- **ESERCIZIO A**:
Rispondi alle domande sul testo su Mridian.
(i) Chi muove il cerchietto rosso e quello verde, e osservando che cosa?
(ii) A che cosa viene paragonato il pilotaggio del macchinario da parte del paziente?
(iii) Quanti Mridian ci sono al mondo?
- **ESERCIZIO B**: Scrivi il seguito del testo su Mridian, ripartendo subito dopo la sua ultima frase.

- **ESTRATTO DEL DOCUMENTO**:
::::

Mridian, il paziente ‘guida’ la Radioterapia

Il cerchietto rosso e quello verde devono combaciare, guidati dal paziente, che dall’interno li muove osservando l’immagine radiologica del monitor riflessa in uno specchietto. Quando i due cerchietti sono sovrapposti, blocca il respiro per poi dare il via all’irradiazione da parte del tsrm.

Si chiama Mridian la nuova frontiera della Radioterapia.

La novità sta nel fatto che è il paziente ad avere un ruolo principale durante la seduta radioterapica. Non sarà più nel tunnel in modo passivo esclusivamente per ricevere le cure, ma potrà pilotare il macchinario di ultimissima generazione, come se fosse un videogame.

Al momento di  Mridian al Mondo ce ne sono solo nove, di cui uno al Policlinico Gemelli , nel centro ad alta tecnologia Art (Advanced radiation therapy) di recente apertura.

::::

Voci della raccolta

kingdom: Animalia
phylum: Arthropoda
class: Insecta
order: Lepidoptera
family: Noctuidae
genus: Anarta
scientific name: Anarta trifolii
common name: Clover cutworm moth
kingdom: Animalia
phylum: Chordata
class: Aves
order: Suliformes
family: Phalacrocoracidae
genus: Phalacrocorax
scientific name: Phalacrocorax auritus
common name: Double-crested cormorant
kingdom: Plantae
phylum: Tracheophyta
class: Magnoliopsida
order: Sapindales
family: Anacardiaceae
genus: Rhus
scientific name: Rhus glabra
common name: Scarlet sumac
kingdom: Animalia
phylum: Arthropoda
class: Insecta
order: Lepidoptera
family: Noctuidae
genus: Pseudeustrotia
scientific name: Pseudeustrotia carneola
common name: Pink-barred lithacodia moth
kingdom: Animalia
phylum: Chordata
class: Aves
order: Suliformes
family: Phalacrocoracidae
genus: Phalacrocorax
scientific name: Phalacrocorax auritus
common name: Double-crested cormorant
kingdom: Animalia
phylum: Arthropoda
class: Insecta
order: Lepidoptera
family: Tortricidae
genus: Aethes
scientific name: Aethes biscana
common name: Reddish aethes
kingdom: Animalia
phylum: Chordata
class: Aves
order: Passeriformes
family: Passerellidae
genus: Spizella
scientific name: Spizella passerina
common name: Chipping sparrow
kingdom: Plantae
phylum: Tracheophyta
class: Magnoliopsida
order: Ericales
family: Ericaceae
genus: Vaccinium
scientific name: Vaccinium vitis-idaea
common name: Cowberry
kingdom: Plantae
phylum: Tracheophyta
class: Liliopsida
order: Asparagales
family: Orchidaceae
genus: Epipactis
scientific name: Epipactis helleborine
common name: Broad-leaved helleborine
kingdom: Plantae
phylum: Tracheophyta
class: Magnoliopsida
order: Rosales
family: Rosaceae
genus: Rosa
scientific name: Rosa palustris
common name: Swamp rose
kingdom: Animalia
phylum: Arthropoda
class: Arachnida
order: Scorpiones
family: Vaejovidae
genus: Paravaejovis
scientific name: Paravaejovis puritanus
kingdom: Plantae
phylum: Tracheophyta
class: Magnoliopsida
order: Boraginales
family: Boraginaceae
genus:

::::

- **SPAZIO RISPOSTA A**:
(i) Il paziente, dall'interno, osservando l'immagine radiologica del monitor riflessa in uno specchietto.
(ii) A un videogame.
(iii) Nove.

- **SPAZIO RISPOSTA B**:
“Mridian è dotata di risonanza magnetica nucleare che rilascia quattro immagini al secondo e  consente di tracciare la posizione del tumore in tempo reale per individuare il punto esatto da colpire, escludendo i tessuti sani” spiega Vincenzo Valentini, direttore del Polo di Scienze Oncologiche ed ematologiche del Gemelli, che chiarisce: “Si tratta di un trattamento indicato per certi tipi di tumore molto limitati, perché situati in organi del torace e dell’addome”.

I pazienti intervistati raccontano l’esperienza vissuta: “Comando io, fissando il mio nemico sul monitor, dichiarandogli guerra apertamente. E sono io a sparare il proiettile con una carabina di precisione”.